:: Listed entries ::
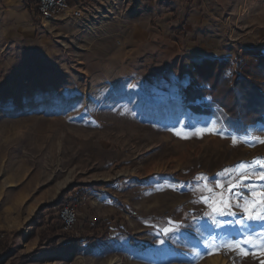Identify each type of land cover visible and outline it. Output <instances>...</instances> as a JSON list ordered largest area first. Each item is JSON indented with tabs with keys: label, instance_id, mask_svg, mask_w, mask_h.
<instances>
[{
	"label": "rangeland",
	"instance_id": "1",
	"mask_svg": "<svg viewBox=\"0 0 264 264\" xmlns=\"http://www.w3.org/2000/svg\"><path fill=\"white\" fill-rule=\"evenodd\" d=\"M78 4L79 18L35 19L23 0H0V264H189L185 254L203 251L202 238L187 227L170 238L160 229L168 220L211 226L207 206L192 202L193 186L206 183L195 178L216 180L264 158V144L232 143L264 138V123L226 131L219 113L194 114L182 91L194 62L236 65L249 50L264 51V0ZM198 129L205 131L193 135ZM77 184L86 190L67 200L75 226L57 233L83 237L90 221H110L109 234L41 238L39 208ZM233 211L218 219L243 215ZM238 229L212 234L243 240L264 231ZM213 259L261 264L264 255L259 247L246 256L221 251L195 264Z\"/></svg>",
	"mask_w": 264,
	"mask_h": 264
},
{
	"label": "trees",
	"instance_id": "2",
	"mask_svg": "<svg viewBox=\"0 0 264 264\" xmlns=\"http://www.w3.org/2000/svg\"><path fill=\"white\" fill-rule=\"evenodd\" d=\"M75 3L81 0H74ZM32 16L37 19L38 0H23ZM250 58L234 65L223 58L203 59L194 62L192 78L183 88L182 100L194 114L221 115L226 131L244 134L250 124L264 123V51L249 50ZM85 185L77 184L65 188L58 200L39 208L42 226L41 238L55 237L88 241L111 230L110 221L95 225L89 222L88 234L75 237L69 231L57 233L62 226L59 211L68 198L85 192ZM58 234V235H57ZM131 240V239H129ZM132 241V240H131ZM134 242V241H132ZM0 249L7 250L4 238H0Z\"/></svg>",
	"mask_w": 264,
	"mask_h": 264
},
{
	"label": "snow or ice",
	"instance_id": "3",
	"mask_svg": "<svg viewBox=\"0 0 264 264\" xmlns=\"http://www.w3.org/2000/svg\"><path fill=\"white\" fill-rule=\"evenodd\" d=\"M203 131L205 130L198 129L193 135L200 134ZM175 134L181 135L180 132ZM238 142L255 146L257 143L264 144V138L254 137L251 140H238L237 137H232L233 145ZM216 176L218 179L210 181L206 175L200 174L195 179L198 183L200 181L206 183L202 187L193 186L192 188L193 195L199 194V199L192 202L203 203L207 206L209 211L205 212L204 216L210 219L211 226L200 223L186 226L180 221L168 220L166 226L162 227L160 232L164 237L170 238L187 227L202 238L203 243L201 244L200 241H197V244L203 248V251H190L185 254L189 258V264H195L198 259L221 251L235 252L238 255L246 256L249 251L259 247L261 254L264 255V231L255 236L249 235L243 240L235 239L232 233H222L219 239L212 234L214 228L224 229L232 224L239 226L238 233L254 229L255 225L264 228V183L255 182L264 181V158H254L250 162L239 163L233 168L224 169L222 172L217 173ZM246 181L253 182L246 183ZM210 184L213 187H210ZM170 187L175 190V186L170 185ZM216 189H219V191H216ZM234 208L243 213L241 218L233 221H221L218 219V217L223 216L236 217L238 212L233 211ZM193 220L195 221L196 218L193 217ZM160 243L164 244L165 241L162 239ZM261 264H264V261Z\"/></svg>",
	"mask_w": 264,
	"mask_h": 264
},
{
	"label": "built area",
	"instance_id": "4",
	"mask_svg": "<svg viewBox=\"0 0 264 264\" xmlns=\"http://www.w3.org/2000/svg\"><path fill=\"white\" fill-rule=\"evenodd\" d=\"M37 9L40 17L44 19L65 16L79 18L82 16L81 6L71 0H38ZM59 217L64 230L73 229L77 218L75 205L66 201L59 211Z\"/></svg>",
	"mask_w": 264,
	"mask_h": 264
},
{
	"label": "bare ground",
	"instance_id": "5",
	"mask_svg": "<svg viewBox=\"0 0 264 264\" xmlns=\"http://www.w3.org/2000/svg\"><path fill=\"white\" fill-rule=\"evenodd\" d=\"M212 262H213L214 264H217V261H216V259H213V260H212Z\"/></svg>",
	"mask_w": 264,
	"mask_h": 264
}]
</instances>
:::
Problem:
Write out again the stretch of the entries above, from their very start through the line containing "4L79 18L35 19L23", including both ends. Leave the pictures out of your answer.

Solution:
Identify each type of land cover visible and outline it. Output <instances>...</instances> as a JSON list ordered largest area first. Each item is JSON indented with tabs with keys: label, instance_id, mask_svg, mask_w, mask_h.
<instances>
[{
	"label": "rangeland",
	"instance_id": "1",
	"mask_svg": "<svg viewBox=\"0 0 264 264\" xmlns=\"http://www.w3.org/2000/svg\"><path fill=\"white\" fill-rule=\"evenodd\" d=\"M78 4L79 18L35 19L23 0H0V264H189L185 254L203 251L202 238L187 227L170 238L160 229L168 220L211 226L207 206L192 202L193 186L206 183L195 178L216 180L264 158V144L232 143L264 138V123L226 131L219 113L194 114L182 91L194 62L236 65L249 50L264 51V0ZM198 129L205 131L193 135ZM77 184L86 190L67 200L75 226L57 233L83 237L90 221H110L109 234L41 238L39 208ZM233 211L218 219L243 215ZM238 229L212 234L243 240L264 231ZM213 259L261 264L264 255L259 247L246 256L221 251L195 264Z\"/></svg>",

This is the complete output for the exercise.